── 抜粋文 ──

州兵であるにもかかわらず、州知事、あるいは当該のロス市長の了承なしの措置で、このふたりは強く反対を唱えています。

「米カリフォルニア州ロサンゼルスに8日、トランプ大統領の指示を受けて州兵部隊が到着し始めた。同州の指導部は政治的動機に基づく不要な派兵だと主張しており、対立がエスカレートしている。
同地域では過去2日間にわたり、当局による大規模な不法移民取り締まりを巡って抗議活動が続いていた。トランプ氏は米北方軍に対し、カリフォルニア州兵の指揮権を掌握するとともに、兵士2000人を「60日間、または国防長官の裁量で」派遣するよう命じた。ホワイトハウスが発表した。  カリフォルニア州のニューサム知事は8日午後、「違法な」州兵派遣は緊張をあおるだけだとして、ホワイトハウスに対し、撤回して部隊を自分の指揮下に戻すよう正式に要請したと明らかにした。抗議活動参加者に対しては、「声を上げよう。平和的に冷静でいてほしい」とX(旧ツイッター)に投稿。「暴力を用いず、平和を守るために最善を尽くしている法執行官を尊重してほしい」と呼びかけた。

───

• 記述問題:
上の抜粋文を、一字一句変えずに最初から最後まで書き写しなさい。

── 提示された記録 ──

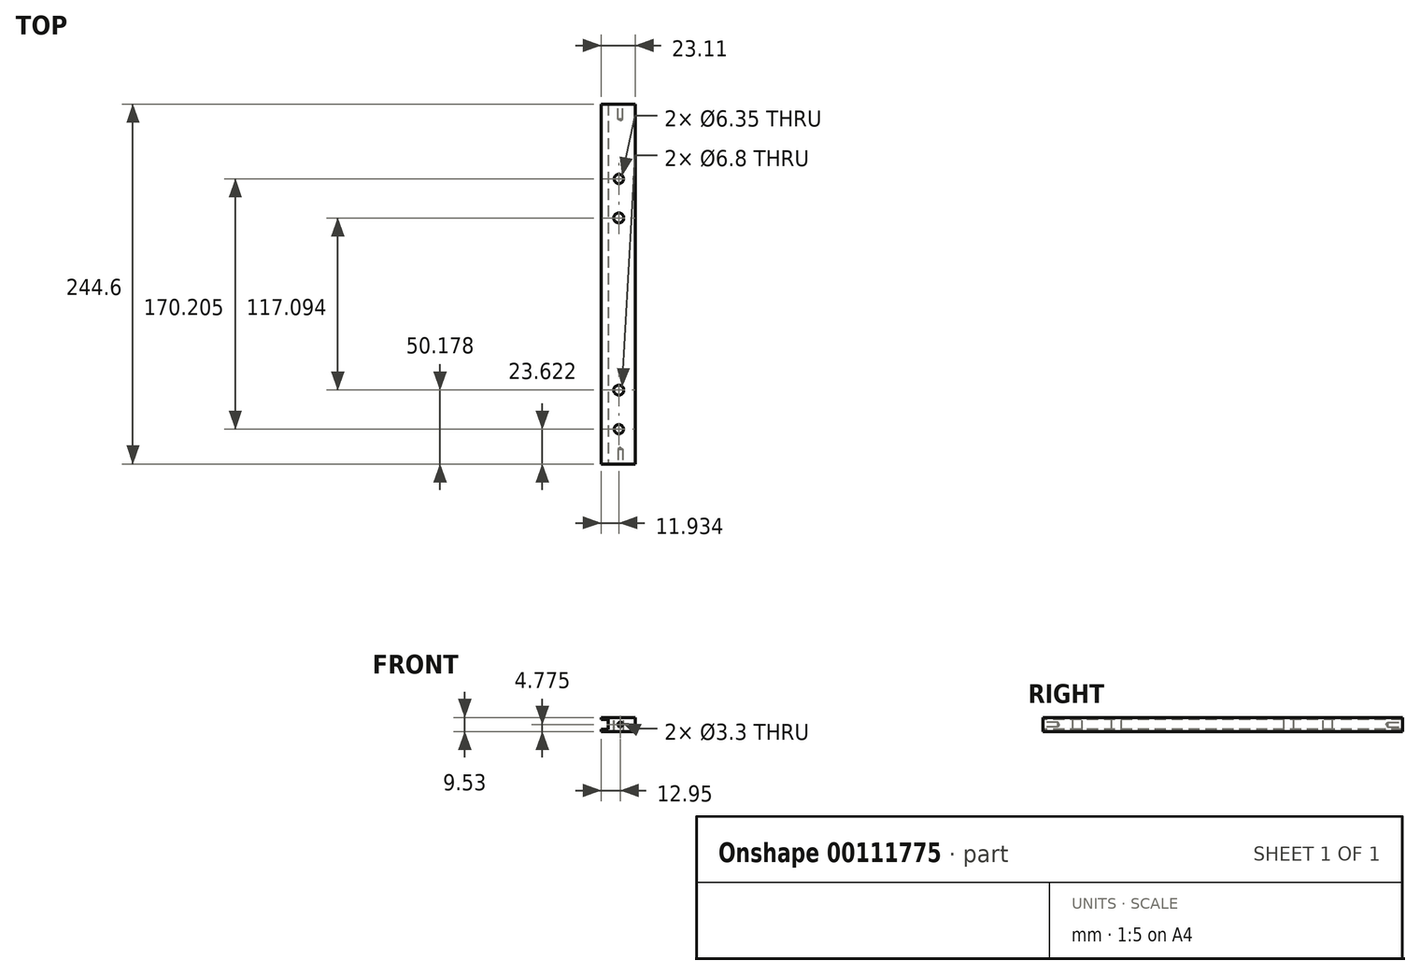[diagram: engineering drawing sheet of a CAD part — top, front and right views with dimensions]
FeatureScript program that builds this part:
annotation { "Feature Type Name" : "Feature", "Feature Type Description" : "" }
export const myFeature = defineFeature(function(context is Context, id is Id, definition is map)
    precondition{}
    {
        {
            var Q0;
            Q0=qCreatedBy(makeId("Top.planeOp"),FACE);
            var sketch = newSketch(context, id + "F0", { "sketchPlane" : qUnion([Q0])});
            skLineSegment(sketch, "E0.bottom", {"start": v(0, 0) * mm, "end": v(-23.11, 0) * mm});
            skLineSegment(sketch, "E0.top", {"start": v(0, 244.6) * mm, "end": v(-23.11, 244.6) * mm});
            skLineSegment(sketch, "E0.left", {"start": v(0, 0) * mm, "end": v(0, 244.6) * mm});
            skLineSegment(sketch, "E0.right", {"start": v(-23.11, 0) * mm, "end": v(-23.11, 244.6) * mm});
            skSolve(sketch);
        }
        {
            var Q0;
            Q0 = qSketchRegion(id + "F0", true);
            extrude(context, id + "F1", {"entities" : qUnion([Q0]), "depth" : 9.52 * mm});
        }
        {
            var Q0;
            Q0=makeQuery(id+"F1.opExtrude","SWEPT_FACE",FACE,{"disambiguationData":[OSD([sQuery(id+"F0.wireOp",EDGE,"E0.right")])]});
            var sketch = newSketch(context, id + "F2", { "sketchPlane" : qUnion([Q0])});
            skLineSegment(sketch, "E1.bottom", {"start": v(-244.6, 8.1) * mm, "end": v(0, 8.1) * mm});
            skLineSegment(sketch, "E1.top", {"start": v(-244.6, 1.42) * mm, "end": v(0, 1.42) * mm});
            skLineSegment(sketch, "E1.left", {"start": v(-244.6, 8.1) * mm, "end": v(-244.6, 1.42) * mm});
            skLineSegment(sketch, "E1.right", {"start": v(0, 8.1) * mm, "end": v(0, 1.42) * mm});
            skSolve(sketch);
        }
        {
            var Q0;
            Q0 = qSketchRegion(id + "F2", true);
            extrude(context, id + "F3", {"entities" : qUnion([Q0]), "operationType" : NewBodyOperationType.REMOVE, "oppositeDirection" : true, "depth" : 4.57 * mm});
        }
        {
            var Q0;
            Q0=makeQuery(id+"F1.opExtrude","CAP_FACE",FACE,{"disambiguationData":[OSD([sQuery(id+"F0.wireOp",EDGE,"E0.bottom"),sQuery(id+"F0.wireOp",EDGE,"E0.top"),sQuery(id+"F0.wireOp",EDGE,"E0.left"),sQuery(id+"F0.wireOp",EDGE,"E0.right")])],"isStart":false});
            var sketch = newSketch(context, id + "F4", { "sketchPlane" : qUnion([Q0])});
            skCircle(sketch, "E2", {"center": v(-11.18, 23.62) * mm, "radius": 3.18 * mm});
            skCircle(sketch, "E3", {"center": v(-11.18, 193.83) * mm, "radius": 3.18 * mm});
            skSolve(sketch);
        }
        {
            var Q0;
            Q0 = qSketchRegion(id + "F4", true);
            extrude(context, id + "F5", {"entities" : qUnion([Q0]), "operationType" : NewBodyOperationType.REMOVE, "endBound" : BoundingType.THROUGH_ALL, "oppositeDirection" : true, "depth" : 25.4 * mm});
        }
        {
            var Q0;
            Q0=makeQuery(id+"F1.opExtrude","SWEPT_FACE",FACE,{"disambiguationData":[OSD([sQuery(id+"F0.wireOp",EDGE,"E0.top")])]});
            var sketch = newSketch(context, id + "F6", { "sketchPlane" : qUnion([Q0])});
            skPoint(sketch, "E4", {"position": v(10.16, 4.78) * mm});
            skSolve(sketch);
        }
        {
            var Q0;
            Q0=makeQuery(id+"F1.opExtrude","SWEPT_FACE",FACE,{"disambiguationData":[OSD([sQuery(id+"F0.wireOp",EDGE,"E0.bottom")])]});
            var sketch = newSketch(context, id + "F7", { "sketchPlane" : qUnion([Q0])});
            skPoint(sketch, "E5", {"position": v(-10.16, 4.78) * mm});
            skSolve(sketch);
        }
        {
            var Q0;
            Q0=sQuery(id+"F6.wireOp",VERTEX,"E4");
            var Q1;
            Q1=makeQuery(id+"F1.opExtrude","SWEPT_BODY",BODY,{"disambiguationData":[OSD([sQuery(id+"F0.wireOp",EDGE,"E0.bottom"),sQuery(id+"F0.wireOp",EDGE,"E0.top"),sQuery(id+"F0.wireOp",EDGE,"E0.left"),sQuery(id+"F0.wireOp",EDGE,"E0.right")])]});
            hole(context, id + "F8", {"style" : HoleStyle.SIMPLE, "endStyle" : HoleEndStyle.BLIND, "standardTappedOrClearance" : lookupTablePath({ "standard" : "ISO", "engagement" : "75%", "pitch" : "0.7 mm", "size" : "M4", "type" : "Tapped" }), "standardBlindInLast" : lookupTablePath({ "standard" : "ISO", "engagement" : "75%", "pitch" : "0.7 mm", "size" : "M4", "type" : "Tapped" }), "holeDiameter" : 3.3 * mm, "holeDepth" : 10.16 * mm, "startFromSketch" : true, "locations" : qUnion([Q0]), "scope" : qUnion([Q1]), "majorDiameter" : 4 * mm});
        }
        {
            var Q0;
            Q0=sQuery(id+"F7.wireOp",VERTEX,"E5");
            var Q1;
            Q1=makeQuery(id+"F1.opExtrude","SWEPT_BODY",BODY,{"disambiguationData":[OSD([sQuery(id+"F0.wireOp",EDGE,"E0.bottom"),sQuery(id+"F0.wireOp",EDGE,"E0.top"),sQuery(id+"F0.wireOp",EDGE,"E0.left"),sQuery(id+"F0.wireOp",EDGE,"E0.right")])]});
            hole(context, id + "F9", {"style" : HoleStyle.SIMPLE, "endStyle" : HoleEndStyle.BLIND, "standardTappedOrClearance" : lookupTablePath({ "standard" : "ISO", "engagement" : "75%", "pitch" : "0.7 mm", "size" : "M4", "type" : "Tapped" }), "standardBlindInLast" : lookupTablePath({ "standard" : "ISO", "engagement" : "75%", "pitch" : "0.7 mm", "size" : "M4", "type" : "Tapped" }), "holeDiameter" : 3.3 * mm, "holeDepth" : 10.16 * mm, "startFromSketch" : true, "locations" : qUnion([Q0]), "scope" : qUnion([Q1]), "majorDiameter" : 4 * mm});
        }
        {
            var Q0;
            Q0=makeQuery(id+"F1.opExtrude","CAP_FACE",FACE,{"disambiguationData":[OSD([sQuery(id+"F0.wireOp",EDGE,"E0.bottom"),sQuery(id+"F0.wireOp",EDGE,"E0.top"),sQuery(id+"F0.wireOp",EDGE,"E0.left"),sQuery(id+"F0.wireOp",EDGE,"E0.right")])],"isStart":false});
            var sketch = newSketch(context, id + "F10", { "sketchPlane" : qUnion([Q0])});
            skPoint(sketch, "E6", {"position": v(-11.18, 50.18) * mm});
            skPoint(sketch, "E7", {"position": v(-11.18, 167.27) * mm});
            skSolve(sketch);
        }
        {
            var Q0;
            Q0=sQuery(id+"F10.wireOp",VERTEX,"E7");
            var Q1;
            Q1=sQuery(id+"F10.wireOp",VERTEX,"E6");
            var Q2;
            Q2=makeQuery(id+"F1.opExtrude","SWEPT_BODY",BODY,{"disambiguationData":[OSD([sQuery(id+"F0.wireOp",EDGE,"E0.bottom"),sQuery(id+"F0.wireOp",EDGE,"E0.top"),sQuery(id+"F0.wireOp",EDGE,"E0.left"),sQuery(id+"F0.wireOp",EDGE,"E0.right")])]});
            hole(context, id + "F11", {"style" : HoleStyle.SIMPLE, "endStyle" : HoleEndStyle.THROUGH, "standardTappedOrClearance" : lookupTablePath({ "standard" : "ISO", "engagement" : "75%", "pitch" : "1.25 mm", "size" : "M8", "type" : "Tapped" }), "standardBlindInLast" : lookupTablePath({ "standard" : "ISO", "engagement" : "75%", "pitch" : "1.25 mm", "size" : "M8", "type" : "Tapped" }), "holeDiameter" : 6.8 * mm, "startFromSketch" : true, "locations" : qUnion([Q0, Q1]), "scope" : qUnion([Q2]), "isTappedThrough" : true, "majorDiameter" : 8 * mm, "showTappedDepth" : true});
        }
    });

───

• 問題の解答:
州兵であるにもかかわらず、州知事、あるいは当該のロス市長の了承なしの措置で、このふたりは強く反対を唱えています。

「米カリフォルニア州ロサンゼルスに8日、トランプ大統領の指示を受けて州兵部隊が到着し始めた。同州の指導部は政治的動機に基づく不要な派兵だと主張しており、対立がエスカレートしている。
同地域では過去2日間にわたり、当局による大規模な不法移民取り締まりを巡って抗議活動が続いていた。トランプ氏は米北方軍に対し、カリフォルニア州兵の指揮権を掌握するとともに、兵士2000人を「60日間、または国防長官の裁量で」派遣するよう命じた。ホワイトハウスが発表した。  カリフォルニア州のニューサム知事は8日午後、「違法な」州兵派遣は緊張をあおるだけだとして、ホワイトハウスに対し、撤回して部隊を自分の指揮下に戻すよう正式に要請したと明らかにした。抗議活動参加者に対しては、「声を上げよう。平和的に冷静でいてほしい」とX(旧ツイッター)に投稿。「暴力を用いず、平和を守るために最善を尽くしている法執行官を尊重してほしい」と呼びかけた。